### Exercise prompt
In the third item, recast the lines from the one containing "suuro sabbay se.</li>" through the one containing "<li>Zama Adam-izey ga" as a JSON list of strings, one string per line, with blank lines left out.
----
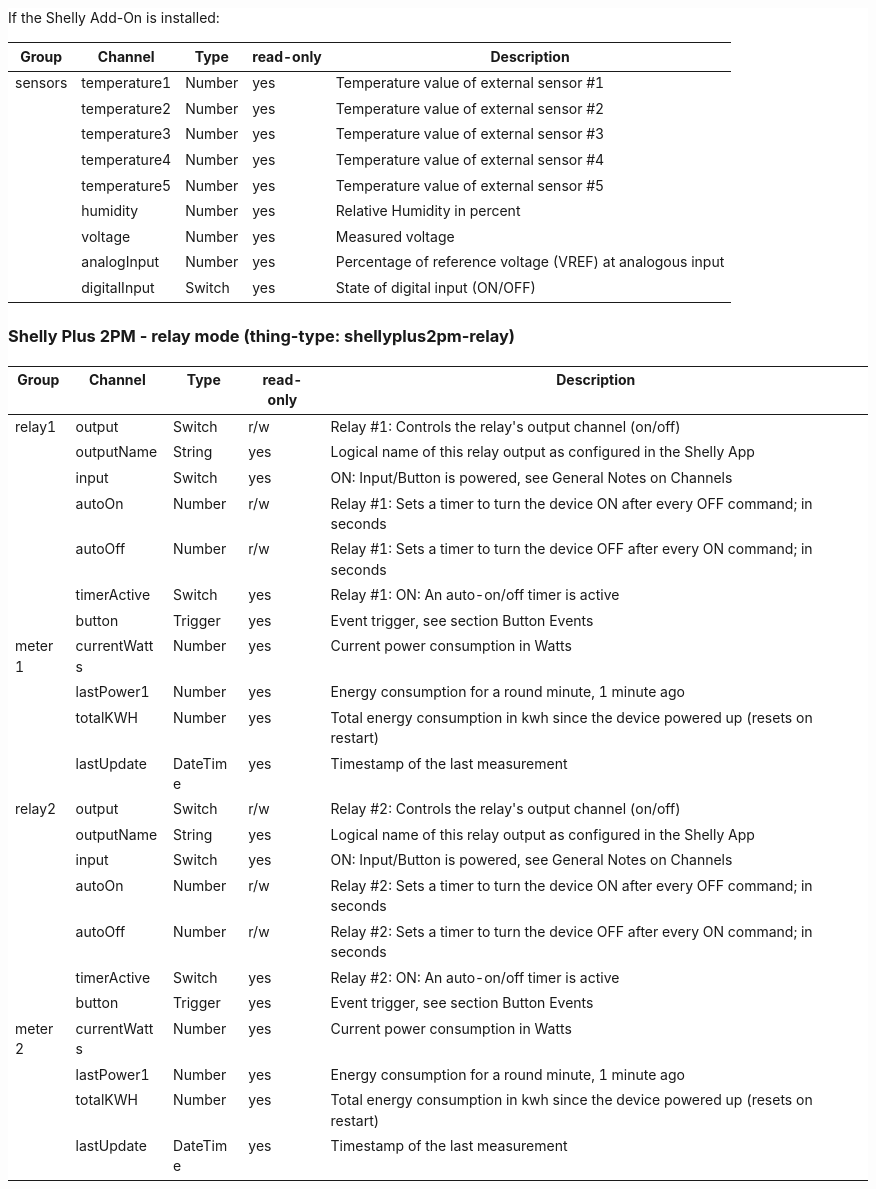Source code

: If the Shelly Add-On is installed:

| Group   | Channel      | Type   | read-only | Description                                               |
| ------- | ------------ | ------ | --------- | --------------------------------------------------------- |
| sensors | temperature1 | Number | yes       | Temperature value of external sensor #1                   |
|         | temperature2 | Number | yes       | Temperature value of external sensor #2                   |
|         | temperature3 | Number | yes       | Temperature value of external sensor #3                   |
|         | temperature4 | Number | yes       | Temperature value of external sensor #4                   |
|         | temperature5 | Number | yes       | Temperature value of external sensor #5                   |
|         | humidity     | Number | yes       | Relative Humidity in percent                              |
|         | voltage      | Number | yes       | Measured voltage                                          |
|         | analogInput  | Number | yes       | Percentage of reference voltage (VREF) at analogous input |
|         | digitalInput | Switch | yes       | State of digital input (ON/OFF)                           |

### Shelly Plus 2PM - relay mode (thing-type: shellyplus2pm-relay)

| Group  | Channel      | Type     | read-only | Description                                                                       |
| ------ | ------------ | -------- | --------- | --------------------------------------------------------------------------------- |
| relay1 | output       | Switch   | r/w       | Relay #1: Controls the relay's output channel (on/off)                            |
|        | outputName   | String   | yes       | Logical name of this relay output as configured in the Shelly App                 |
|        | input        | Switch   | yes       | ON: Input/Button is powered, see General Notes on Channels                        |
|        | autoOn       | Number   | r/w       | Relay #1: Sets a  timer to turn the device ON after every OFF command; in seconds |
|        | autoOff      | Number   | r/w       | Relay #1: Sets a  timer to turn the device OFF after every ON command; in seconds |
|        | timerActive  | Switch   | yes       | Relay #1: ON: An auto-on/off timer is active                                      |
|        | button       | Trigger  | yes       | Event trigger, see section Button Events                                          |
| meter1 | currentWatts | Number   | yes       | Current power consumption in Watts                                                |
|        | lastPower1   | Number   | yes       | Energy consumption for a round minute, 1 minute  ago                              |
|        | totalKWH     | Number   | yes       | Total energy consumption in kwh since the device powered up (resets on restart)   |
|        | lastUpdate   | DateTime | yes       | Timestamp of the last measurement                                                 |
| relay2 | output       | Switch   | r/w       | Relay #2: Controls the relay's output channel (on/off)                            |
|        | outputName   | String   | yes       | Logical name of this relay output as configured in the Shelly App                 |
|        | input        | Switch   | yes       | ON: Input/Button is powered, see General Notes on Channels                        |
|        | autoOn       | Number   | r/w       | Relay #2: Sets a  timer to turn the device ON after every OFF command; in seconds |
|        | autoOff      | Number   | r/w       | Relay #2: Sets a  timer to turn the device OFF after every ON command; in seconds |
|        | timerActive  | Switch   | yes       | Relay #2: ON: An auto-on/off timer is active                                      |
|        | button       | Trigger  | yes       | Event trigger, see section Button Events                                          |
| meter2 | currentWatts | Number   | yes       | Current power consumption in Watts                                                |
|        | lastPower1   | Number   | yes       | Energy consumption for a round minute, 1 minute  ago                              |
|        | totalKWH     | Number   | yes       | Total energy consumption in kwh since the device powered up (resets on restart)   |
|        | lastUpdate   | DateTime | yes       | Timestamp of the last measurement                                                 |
----
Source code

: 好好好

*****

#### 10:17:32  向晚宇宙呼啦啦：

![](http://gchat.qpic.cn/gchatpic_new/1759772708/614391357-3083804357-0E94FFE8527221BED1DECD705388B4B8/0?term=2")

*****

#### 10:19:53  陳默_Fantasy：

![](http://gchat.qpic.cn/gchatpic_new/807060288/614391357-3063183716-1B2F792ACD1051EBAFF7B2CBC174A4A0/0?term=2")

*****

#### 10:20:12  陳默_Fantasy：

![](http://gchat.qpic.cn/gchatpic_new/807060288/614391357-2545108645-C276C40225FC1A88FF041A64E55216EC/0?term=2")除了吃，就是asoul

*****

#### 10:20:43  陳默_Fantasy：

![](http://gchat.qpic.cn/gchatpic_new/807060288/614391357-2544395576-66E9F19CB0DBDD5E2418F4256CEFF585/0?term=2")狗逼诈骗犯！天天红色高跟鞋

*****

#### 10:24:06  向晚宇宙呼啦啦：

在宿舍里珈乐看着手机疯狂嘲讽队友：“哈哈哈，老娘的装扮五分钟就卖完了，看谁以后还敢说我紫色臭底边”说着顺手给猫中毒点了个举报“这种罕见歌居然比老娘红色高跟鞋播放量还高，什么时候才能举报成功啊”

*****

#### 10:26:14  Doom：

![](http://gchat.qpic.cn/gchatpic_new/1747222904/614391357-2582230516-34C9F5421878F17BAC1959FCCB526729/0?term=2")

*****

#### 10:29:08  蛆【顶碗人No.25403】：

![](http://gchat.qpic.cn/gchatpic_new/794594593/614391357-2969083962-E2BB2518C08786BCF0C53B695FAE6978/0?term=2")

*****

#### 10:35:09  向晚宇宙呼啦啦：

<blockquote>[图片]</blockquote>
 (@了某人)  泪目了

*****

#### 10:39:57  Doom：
----
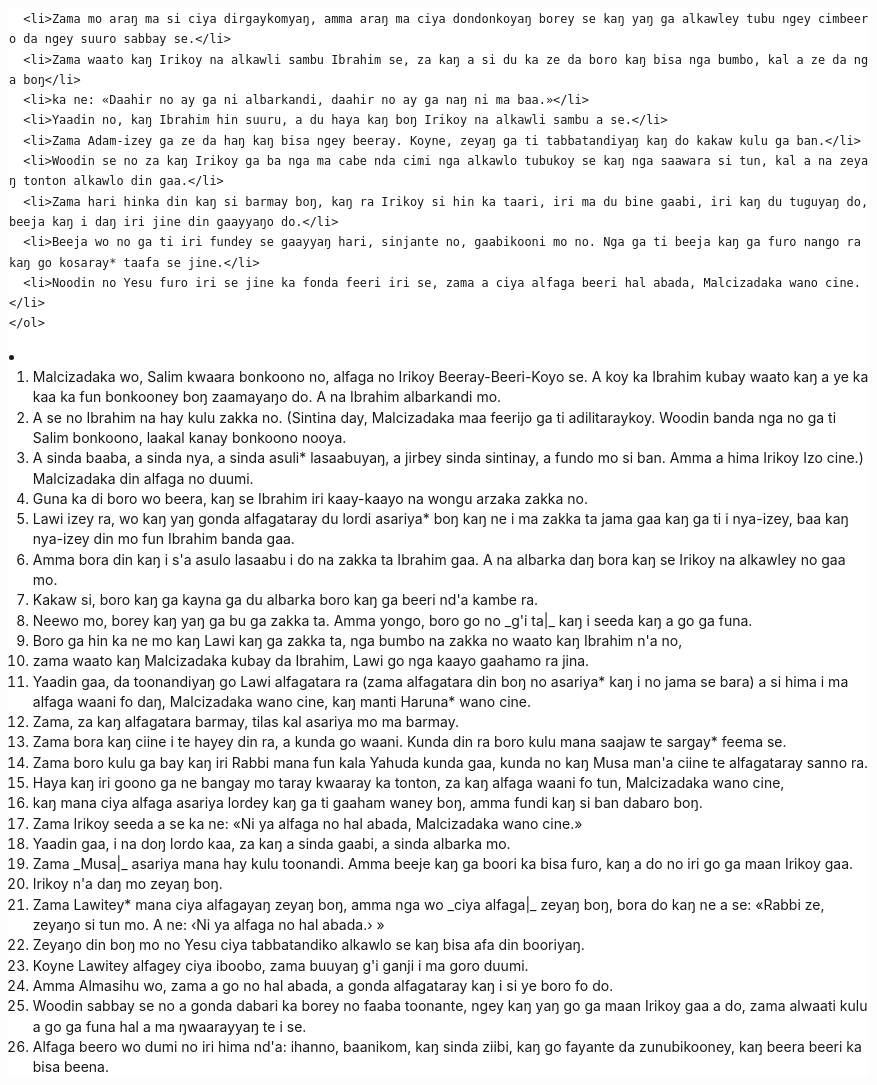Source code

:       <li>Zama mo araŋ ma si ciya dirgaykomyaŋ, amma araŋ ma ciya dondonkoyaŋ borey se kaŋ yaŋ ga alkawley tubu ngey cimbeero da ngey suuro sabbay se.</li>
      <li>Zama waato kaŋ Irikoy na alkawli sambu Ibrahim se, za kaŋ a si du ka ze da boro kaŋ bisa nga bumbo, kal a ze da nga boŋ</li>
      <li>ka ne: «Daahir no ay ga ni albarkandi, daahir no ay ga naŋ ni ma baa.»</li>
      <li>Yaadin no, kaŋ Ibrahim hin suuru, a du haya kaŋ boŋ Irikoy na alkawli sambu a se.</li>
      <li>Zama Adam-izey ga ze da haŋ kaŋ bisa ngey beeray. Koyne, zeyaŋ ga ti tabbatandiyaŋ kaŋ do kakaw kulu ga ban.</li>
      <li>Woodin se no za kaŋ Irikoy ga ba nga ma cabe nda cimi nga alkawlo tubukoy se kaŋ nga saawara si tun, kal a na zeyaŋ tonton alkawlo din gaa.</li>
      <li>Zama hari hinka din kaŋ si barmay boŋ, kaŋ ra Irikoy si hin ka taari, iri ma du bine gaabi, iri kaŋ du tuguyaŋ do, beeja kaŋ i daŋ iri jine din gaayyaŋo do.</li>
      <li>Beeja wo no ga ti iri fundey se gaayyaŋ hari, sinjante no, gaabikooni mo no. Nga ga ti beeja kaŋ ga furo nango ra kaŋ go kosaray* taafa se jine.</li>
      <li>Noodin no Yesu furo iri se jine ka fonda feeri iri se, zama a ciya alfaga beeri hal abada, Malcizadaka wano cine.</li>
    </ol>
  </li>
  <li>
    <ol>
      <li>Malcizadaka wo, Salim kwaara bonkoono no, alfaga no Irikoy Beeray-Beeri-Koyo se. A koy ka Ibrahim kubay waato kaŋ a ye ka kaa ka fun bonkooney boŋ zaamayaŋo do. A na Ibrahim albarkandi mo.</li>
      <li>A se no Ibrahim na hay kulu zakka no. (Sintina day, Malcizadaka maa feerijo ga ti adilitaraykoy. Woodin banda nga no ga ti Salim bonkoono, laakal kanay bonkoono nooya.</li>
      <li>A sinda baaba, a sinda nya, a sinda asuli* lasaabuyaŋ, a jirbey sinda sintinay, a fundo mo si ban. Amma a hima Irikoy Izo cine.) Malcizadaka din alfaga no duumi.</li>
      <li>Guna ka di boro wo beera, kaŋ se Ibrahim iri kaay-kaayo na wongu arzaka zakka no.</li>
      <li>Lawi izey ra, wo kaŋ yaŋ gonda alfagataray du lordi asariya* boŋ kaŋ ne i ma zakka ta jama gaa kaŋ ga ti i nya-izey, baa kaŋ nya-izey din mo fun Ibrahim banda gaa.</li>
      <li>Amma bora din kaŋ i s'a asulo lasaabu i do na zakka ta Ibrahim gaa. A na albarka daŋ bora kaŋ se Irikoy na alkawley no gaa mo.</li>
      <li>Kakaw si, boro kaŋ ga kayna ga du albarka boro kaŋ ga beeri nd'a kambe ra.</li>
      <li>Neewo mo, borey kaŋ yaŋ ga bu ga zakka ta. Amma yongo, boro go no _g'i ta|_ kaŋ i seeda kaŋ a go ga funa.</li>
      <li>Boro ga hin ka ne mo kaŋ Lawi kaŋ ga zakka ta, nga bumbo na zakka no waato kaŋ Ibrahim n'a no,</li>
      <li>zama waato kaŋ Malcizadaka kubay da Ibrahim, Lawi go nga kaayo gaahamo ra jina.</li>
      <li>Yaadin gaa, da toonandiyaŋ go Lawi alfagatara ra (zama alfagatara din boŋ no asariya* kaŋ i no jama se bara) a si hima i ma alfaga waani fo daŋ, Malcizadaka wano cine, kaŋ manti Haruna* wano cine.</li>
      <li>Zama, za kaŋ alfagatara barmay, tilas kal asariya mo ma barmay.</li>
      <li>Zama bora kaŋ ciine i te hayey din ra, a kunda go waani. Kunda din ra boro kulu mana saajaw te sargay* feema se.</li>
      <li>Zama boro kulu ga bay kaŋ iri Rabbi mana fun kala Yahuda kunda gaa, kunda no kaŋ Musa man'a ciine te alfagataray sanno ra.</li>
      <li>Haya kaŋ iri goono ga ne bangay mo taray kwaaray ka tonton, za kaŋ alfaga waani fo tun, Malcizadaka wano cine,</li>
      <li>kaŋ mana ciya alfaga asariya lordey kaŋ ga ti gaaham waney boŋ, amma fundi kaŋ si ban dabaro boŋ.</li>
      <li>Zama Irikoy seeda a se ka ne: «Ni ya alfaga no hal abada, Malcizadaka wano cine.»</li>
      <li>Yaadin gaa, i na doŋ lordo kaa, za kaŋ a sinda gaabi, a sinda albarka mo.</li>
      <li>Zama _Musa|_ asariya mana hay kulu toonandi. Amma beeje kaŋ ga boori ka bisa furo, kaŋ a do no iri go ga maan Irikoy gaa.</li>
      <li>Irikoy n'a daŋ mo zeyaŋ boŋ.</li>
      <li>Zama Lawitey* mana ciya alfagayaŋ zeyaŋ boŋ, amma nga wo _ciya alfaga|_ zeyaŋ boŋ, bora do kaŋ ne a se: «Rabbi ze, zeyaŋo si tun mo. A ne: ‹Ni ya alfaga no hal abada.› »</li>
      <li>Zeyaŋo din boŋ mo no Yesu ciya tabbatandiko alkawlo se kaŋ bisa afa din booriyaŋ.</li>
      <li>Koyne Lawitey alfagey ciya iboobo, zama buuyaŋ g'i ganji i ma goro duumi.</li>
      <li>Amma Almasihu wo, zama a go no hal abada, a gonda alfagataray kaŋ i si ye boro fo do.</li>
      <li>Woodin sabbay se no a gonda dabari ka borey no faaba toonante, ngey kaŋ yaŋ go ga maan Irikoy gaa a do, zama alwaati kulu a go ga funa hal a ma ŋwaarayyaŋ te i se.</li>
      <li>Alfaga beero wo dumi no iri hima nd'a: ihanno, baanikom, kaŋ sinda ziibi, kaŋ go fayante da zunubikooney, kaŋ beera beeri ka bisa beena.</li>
----
### Answer for the task
[
  ":       <li>Zama mo araŋ ma si ciya dirgaykomyaŋ, amma araŋ ma ciya dondonkoyaŋ borey se kaŋ yaŋ ga alkawley tubu ngey cimbeero da ngey suuro sabbay se.</li>",
  "      <li>Zama waato kaŋ Irikoy na alkawli sambu Ibrahim se, za kaŋ a si du ka ze da boro kaŋ bisa nga bumbo, kal a ze da nga boŋ</li>",
  "      <li>ka ne: «Daahir no ay ga ni albarkandi, daahir no ay ga naŋ ni ma baa.»</li>",
  "      <li>Yaadin no, kaŋ Ibrahim hin suuru, a du haya kaŋ boŋ Irikoy na alkawli sambu a se.</li>",
  "      <li>Zama Adam-izey ga ze da haŋ kaŋ bisa ngey beeray. Koyne, zeyaŋ ga ti tabbatandiyaŋ kaŋ do kakaw kulu ga ban.</li>"
]